SET EXERCISE A: Select every line of the records that contains the string "acciaccatura". Matching is case-sensitive.

As a trial court judge, I was always concerned about references to past possession or use of guns in gun cases, and references to past possession or use of drugs in drug cases. While often admissible as going to a proper purpose under Rule 404(b), from an evidentiary standpoint, this type of evidence makes the jury’s job (i.e. to avoid using this type of evidence as branding the defendant as a gun or drug criminal) very difficult, as a practical matter.
While the potential impact of this type of evidence can nonetheless be contained by specific instructions to the jury, the prejudice resulting from evidence of guns and drugs is immense. As the Advisory Committee’s Note to Rule 404(a) indicates, this type of character evidence epitomizes what “prejudice” is all about:
Character evidence is of slight probative value and may be very prejudicial. It tends to distract the trier of fact from the main question of what actually happened on the particular occasion. It subtly permits the trier of fact to reward the good man and to punish the bad man because of their respective characters despite what the evidence in the case shows actually happened.
Fed.R.Evid. 404(a) Advisory Committee’s Note. I submit that the potential for such “distraction” is especially great in gun and drug cases.
*199Prior bad act evidence is governed by Rule 404(b), which, as the majority notes, involves a four-step test requiring courts to assess proper purpose and relevance, to weigh prejudice against probative value under Rule 403, and to offer an appropriate limiting charge to the jury. Huddleston v. United States, 485 U.S. 681, 691-92, 108 S.Ct. 1496, 99 L.Ed.2d 771 (1988). The Advisory Committee Notes to Rule 404(b) state that, while evidence of other wrongs or acts is “not admissible to prove character as a basis for suggesting the inference that conduct on a particular occasion was in conformity with it,” such evidence “may be offered for another purpose, such as proof of motive, opportunity, and so on, which does not fall within the prohibition.” None of the statements here were admitted for a proper purpose.
First of all, the part of the statement that the majority has held is probative of motive, regarding Lee’s willingness to use guns to protect his family and the ongoing feud in which he is engaged, is only a small part of what the jury heard. As noted above, the jury also heard Officer Kraus testify that Lee told him that he had access to “a lot of guns,” that he has shot at Ernest “Pickles” Harris “on multiple occasions,” that he has previously fled from Officer Kraus because Officer Kraus smelled marijuana coming from his car, and that he did have guns in his car during this previous encounter with Officer Kraus. None of these other, very colorful, statements — which I have labeled 1, 3, 5, and 6 — go to Lee’s motive for possessing guns in general, let alone to his motive for possessing a rifle on this particular occasion. The majority rightly criticizes the “proper purpose” theories offered by the Government other than motive (knowledge, intent, absence of mistake, modus operandi), recognizing that the only statements that may have been properly admitted are those that could be relevant to motive. The other statements from Officer Kraus’s testimony have no probative value and fail the ‘relevance’ test of Huddleston entirely. They should have been excised from what the jury heard.3
The other two portions of Officer Kraus’s testimony, referencing the facts that Lee would use guns to protect his family and that he is in an ongoing violent feud with Ernest “Pickles” Harris, present closer calls. The majority found these statements admissible as probative of Lee’s “motive.” I am less sure.

SET EXERCISE B: In the text on prior bad act evidence, which case is cited for the four-step test under Rule 404(b)?

Stored data entries

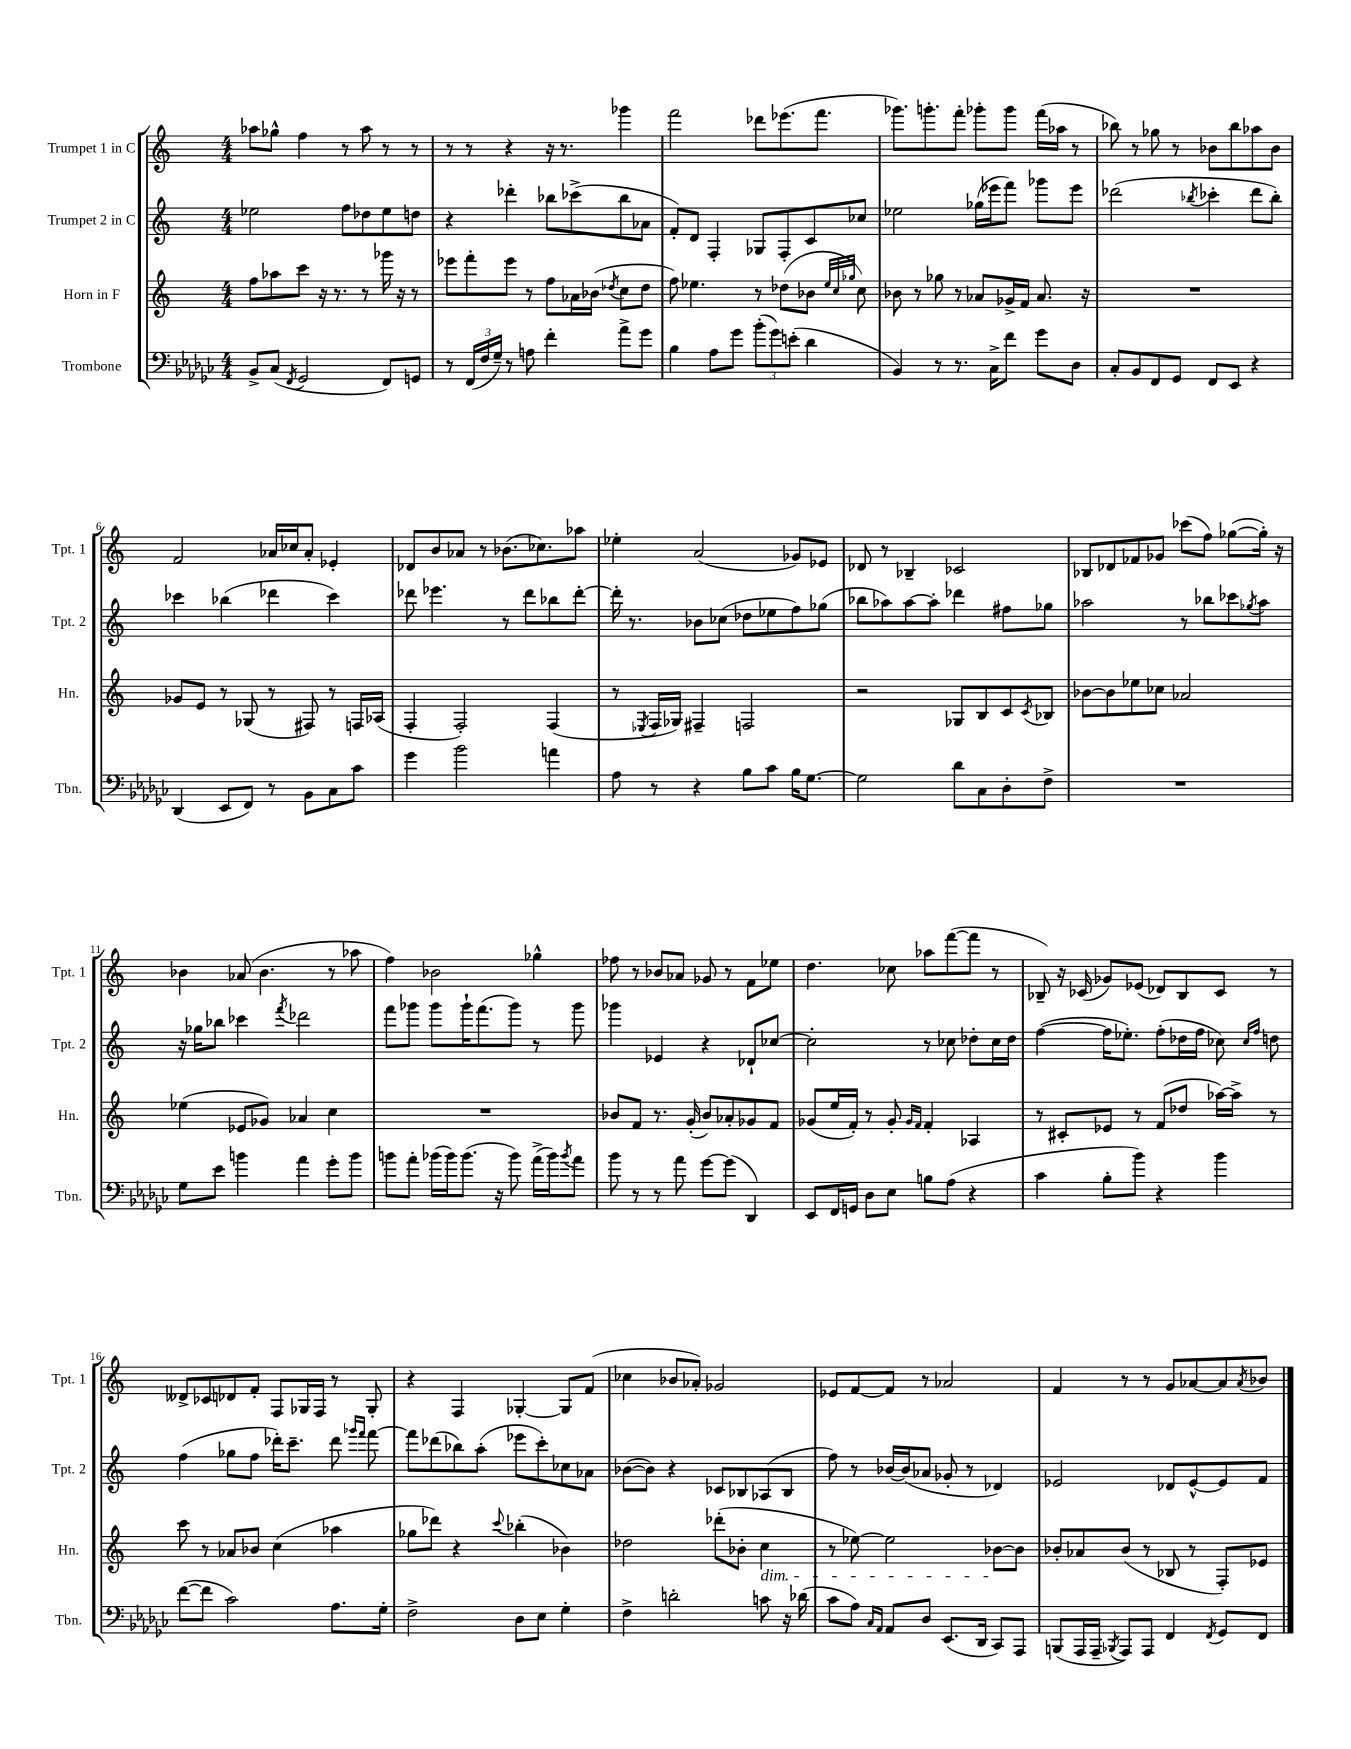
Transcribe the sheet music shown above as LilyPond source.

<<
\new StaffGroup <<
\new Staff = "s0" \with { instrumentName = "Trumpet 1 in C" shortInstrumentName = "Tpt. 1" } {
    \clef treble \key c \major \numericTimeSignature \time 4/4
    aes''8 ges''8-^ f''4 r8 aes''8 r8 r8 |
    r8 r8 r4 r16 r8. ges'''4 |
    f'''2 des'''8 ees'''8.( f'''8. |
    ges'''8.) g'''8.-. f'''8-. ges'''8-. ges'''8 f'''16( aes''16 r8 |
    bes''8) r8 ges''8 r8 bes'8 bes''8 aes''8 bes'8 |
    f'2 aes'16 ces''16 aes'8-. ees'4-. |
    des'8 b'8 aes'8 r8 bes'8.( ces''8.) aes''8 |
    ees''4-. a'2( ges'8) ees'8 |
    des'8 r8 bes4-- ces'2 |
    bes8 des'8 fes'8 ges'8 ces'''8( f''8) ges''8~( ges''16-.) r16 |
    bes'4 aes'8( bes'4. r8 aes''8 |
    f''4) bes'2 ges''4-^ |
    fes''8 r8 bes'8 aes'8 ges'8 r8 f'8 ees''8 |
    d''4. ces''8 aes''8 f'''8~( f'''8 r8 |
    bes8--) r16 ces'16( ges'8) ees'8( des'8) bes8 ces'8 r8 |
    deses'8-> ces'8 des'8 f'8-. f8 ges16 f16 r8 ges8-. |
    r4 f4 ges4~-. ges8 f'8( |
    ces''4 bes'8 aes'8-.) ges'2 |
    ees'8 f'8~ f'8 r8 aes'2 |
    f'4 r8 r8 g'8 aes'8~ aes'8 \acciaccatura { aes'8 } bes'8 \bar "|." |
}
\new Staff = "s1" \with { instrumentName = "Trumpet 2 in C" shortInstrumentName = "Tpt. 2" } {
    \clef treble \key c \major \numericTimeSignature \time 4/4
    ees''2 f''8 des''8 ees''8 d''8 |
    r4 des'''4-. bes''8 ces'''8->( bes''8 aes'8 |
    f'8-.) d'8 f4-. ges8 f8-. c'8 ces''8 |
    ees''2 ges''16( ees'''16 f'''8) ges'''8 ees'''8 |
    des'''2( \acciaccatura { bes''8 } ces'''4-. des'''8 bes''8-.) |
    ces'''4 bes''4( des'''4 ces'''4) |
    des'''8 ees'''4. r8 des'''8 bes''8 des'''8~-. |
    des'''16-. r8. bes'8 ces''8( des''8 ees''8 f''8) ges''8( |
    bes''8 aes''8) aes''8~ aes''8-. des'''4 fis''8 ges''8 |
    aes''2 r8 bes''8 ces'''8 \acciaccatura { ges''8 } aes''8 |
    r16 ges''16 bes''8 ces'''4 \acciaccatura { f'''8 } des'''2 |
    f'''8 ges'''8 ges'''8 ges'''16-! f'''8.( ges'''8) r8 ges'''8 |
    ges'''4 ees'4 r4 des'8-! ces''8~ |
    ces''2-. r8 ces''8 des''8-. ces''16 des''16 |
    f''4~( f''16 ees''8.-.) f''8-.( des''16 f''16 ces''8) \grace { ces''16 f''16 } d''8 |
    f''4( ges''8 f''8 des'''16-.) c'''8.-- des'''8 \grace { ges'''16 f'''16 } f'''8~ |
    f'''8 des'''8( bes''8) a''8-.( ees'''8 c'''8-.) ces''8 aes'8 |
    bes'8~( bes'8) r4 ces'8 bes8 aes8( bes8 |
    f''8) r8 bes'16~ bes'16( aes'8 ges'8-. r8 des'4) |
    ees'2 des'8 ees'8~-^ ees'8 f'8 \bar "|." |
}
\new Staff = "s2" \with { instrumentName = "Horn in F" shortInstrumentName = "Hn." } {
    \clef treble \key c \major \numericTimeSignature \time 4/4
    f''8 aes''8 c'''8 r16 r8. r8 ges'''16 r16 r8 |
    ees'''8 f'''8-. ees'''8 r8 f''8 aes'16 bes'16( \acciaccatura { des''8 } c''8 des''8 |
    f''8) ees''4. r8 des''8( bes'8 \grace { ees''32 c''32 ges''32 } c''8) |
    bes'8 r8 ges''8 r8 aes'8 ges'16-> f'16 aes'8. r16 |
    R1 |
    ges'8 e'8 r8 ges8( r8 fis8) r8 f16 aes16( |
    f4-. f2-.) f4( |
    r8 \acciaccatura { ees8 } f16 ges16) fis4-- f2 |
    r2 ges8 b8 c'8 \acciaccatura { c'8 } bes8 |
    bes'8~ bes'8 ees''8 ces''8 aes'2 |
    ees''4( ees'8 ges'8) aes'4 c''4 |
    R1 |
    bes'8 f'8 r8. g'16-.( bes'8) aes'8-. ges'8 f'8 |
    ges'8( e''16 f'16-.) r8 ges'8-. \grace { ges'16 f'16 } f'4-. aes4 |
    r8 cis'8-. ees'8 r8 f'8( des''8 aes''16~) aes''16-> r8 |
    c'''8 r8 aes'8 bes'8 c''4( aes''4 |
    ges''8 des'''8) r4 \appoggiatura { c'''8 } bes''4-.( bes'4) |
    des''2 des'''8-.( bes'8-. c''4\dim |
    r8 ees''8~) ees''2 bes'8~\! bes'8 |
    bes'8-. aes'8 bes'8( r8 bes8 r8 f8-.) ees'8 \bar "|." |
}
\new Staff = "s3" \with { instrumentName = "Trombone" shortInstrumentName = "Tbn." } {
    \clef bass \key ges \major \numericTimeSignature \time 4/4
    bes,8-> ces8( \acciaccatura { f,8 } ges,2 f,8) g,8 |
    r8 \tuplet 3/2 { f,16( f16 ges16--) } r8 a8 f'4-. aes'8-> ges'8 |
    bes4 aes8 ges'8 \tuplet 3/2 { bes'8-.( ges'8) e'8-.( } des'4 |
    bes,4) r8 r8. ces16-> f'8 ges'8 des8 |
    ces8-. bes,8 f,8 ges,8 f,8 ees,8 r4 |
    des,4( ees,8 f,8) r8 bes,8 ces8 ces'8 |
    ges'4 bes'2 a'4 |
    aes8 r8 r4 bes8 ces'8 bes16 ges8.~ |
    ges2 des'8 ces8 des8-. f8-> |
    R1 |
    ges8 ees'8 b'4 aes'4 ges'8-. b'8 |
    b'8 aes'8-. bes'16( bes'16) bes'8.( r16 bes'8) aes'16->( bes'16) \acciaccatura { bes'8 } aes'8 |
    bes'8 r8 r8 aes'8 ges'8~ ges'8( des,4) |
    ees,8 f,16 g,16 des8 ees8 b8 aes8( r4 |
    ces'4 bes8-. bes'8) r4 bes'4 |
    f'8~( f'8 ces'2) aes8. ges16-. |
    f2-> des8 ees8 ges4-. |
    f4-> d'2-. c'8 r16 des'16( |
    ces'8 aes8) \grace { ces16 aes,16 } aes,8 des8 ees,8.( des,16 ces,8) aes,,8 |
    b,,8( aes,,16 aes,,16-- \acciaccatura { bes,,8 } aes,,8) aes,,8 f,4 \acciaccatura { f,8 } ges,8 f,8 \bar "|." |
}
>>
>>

WRITTEN ANSWER A:
    f'4 r8 r8 g'8 aes'8~ aes'8 \acciaccatura { aes'8 } bes'8 \bar "|." |
    des'''2( \acciaccatura { bes''8 } ces'''4-. des'''8 bes''8-.) |
    aes''2 r8 bes''8 ces'''8 \acciaccatura { ges''8 } aes''8 |
    r16 ges''16 bes''8 ces'''4 \acciaccatura { f'''8 } des'''2 |
    ees'''8 f'''8-. ees'''8 r8 f''8 aes'16 bes'16( \acciaccatura { des''8 } c''8 des''8 |
    r8 \acciaccatura { ees8 } f16 ges16) fis4-- f2 |
    r2 ges8 b8 c'8 \acciaccatura { c'8 } bes8 |
    bes,8-> ces8( \acciaccatura { f,8 } ges,2 f,8) g,8 |
    b'8 aes'8-. bes'16( bes'16) bes'8.( r16 bes'8) aes'16->( bes'16) \acciaccatura { bes'8 } aes'8 |
    b,,8( aes,,16 aes,,16-- \acciaccatura { bes,,8 } aes,,8) aes,,8 f,4 \acciaccatura { f,8 } ges,8 f,8 \bar "|." |

WRITTEN ANSWER B: Huddleston v. United States, 485 U.S. 681 (1988).